(Collected data)

________________

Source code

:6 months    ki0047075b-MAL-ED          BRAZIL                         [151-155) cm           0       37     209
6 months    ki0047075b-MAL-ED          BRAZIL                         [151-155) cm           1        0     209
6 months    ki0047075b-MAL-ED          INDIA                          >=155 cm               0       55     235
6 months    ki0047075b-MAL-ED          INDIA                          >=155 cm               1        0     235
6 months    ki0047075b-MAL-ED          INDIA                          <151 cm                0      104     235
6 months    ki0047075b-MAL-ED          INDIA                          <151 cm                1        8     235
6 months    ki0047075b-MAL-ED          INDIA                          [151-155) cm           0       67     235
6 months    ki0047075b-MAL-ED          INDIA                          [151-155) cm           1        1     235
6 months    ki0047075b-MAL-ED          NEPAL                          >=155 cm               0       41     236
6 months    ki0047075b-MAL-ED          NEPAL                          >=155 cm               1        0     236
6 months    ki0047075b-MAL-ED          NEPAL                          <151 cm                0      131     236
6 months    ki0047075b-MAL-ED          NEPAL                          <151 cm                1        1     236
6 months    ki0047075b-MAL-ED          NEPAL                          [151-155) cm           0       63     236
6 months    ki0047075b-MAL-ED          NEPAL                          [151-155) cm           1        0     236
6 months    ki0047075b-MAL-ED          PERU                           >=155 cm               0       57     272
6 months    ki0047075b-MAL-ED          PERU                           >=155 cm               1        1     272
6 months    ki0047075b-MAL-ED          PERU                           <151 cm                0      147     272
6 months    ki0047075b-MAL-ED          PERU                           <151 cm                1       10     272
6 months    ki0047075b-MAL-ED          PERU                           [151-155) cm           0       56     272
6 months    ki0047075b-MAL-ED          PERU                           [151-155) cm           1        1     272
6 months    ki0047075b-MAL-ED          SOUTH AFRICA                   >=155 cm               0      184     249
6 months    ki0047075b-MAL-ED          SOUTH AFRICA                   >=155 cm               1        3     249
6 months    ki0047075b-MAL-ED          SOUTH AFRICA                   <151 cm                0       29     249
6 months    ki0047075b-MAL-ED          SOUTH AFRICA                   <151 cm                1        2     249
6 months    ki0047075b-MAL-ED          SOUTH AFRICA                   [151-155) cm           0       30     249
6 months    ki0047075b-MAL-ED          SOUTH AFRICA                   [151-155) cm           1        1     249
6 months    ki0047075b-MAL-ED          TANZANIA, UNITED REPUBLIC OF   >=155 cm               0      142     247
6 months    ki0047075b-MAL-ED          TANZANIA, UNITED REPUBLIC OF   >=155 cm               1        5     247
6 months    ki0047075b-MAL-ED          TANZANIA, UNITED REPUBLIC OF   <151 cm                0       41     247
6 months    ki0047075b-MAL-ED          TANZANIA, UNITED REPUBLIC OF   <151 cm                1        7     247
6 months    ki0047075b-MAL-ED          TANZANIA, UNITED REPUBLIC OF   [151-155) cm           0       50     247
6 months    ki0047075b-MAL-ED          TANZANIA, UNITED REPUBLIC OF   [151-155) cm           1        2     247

________________

**Exercise details:** Identify each line in the items above that contains the string "AFRICA", matching its case exactly, and copy every such line in full.

**Worked solution:**
6 months    ki0047075b-MAL-ED          SOUTH AFRICA                   >=155 cm               0      184     249
6 months    ki0047075b-MAL-ED          SOUTH AFRICA                   >=155 cm               1        3     249
6 months    ki0047075b-MAL-ED          SOUTH AFRICA                   <151 cm                0       29     249
6 months    ki0047075b-MAL-ED          SOUTH AFRICA                   <151 cm                1        2     249
6 months    ki0047075b-MAL-ED          SOUTH AFRICA                   [151-155) cm           0       30     249
6 months    ki0047075b-MAL-ED          SOUTH AFRICA                   [151-155) cm           1        1     249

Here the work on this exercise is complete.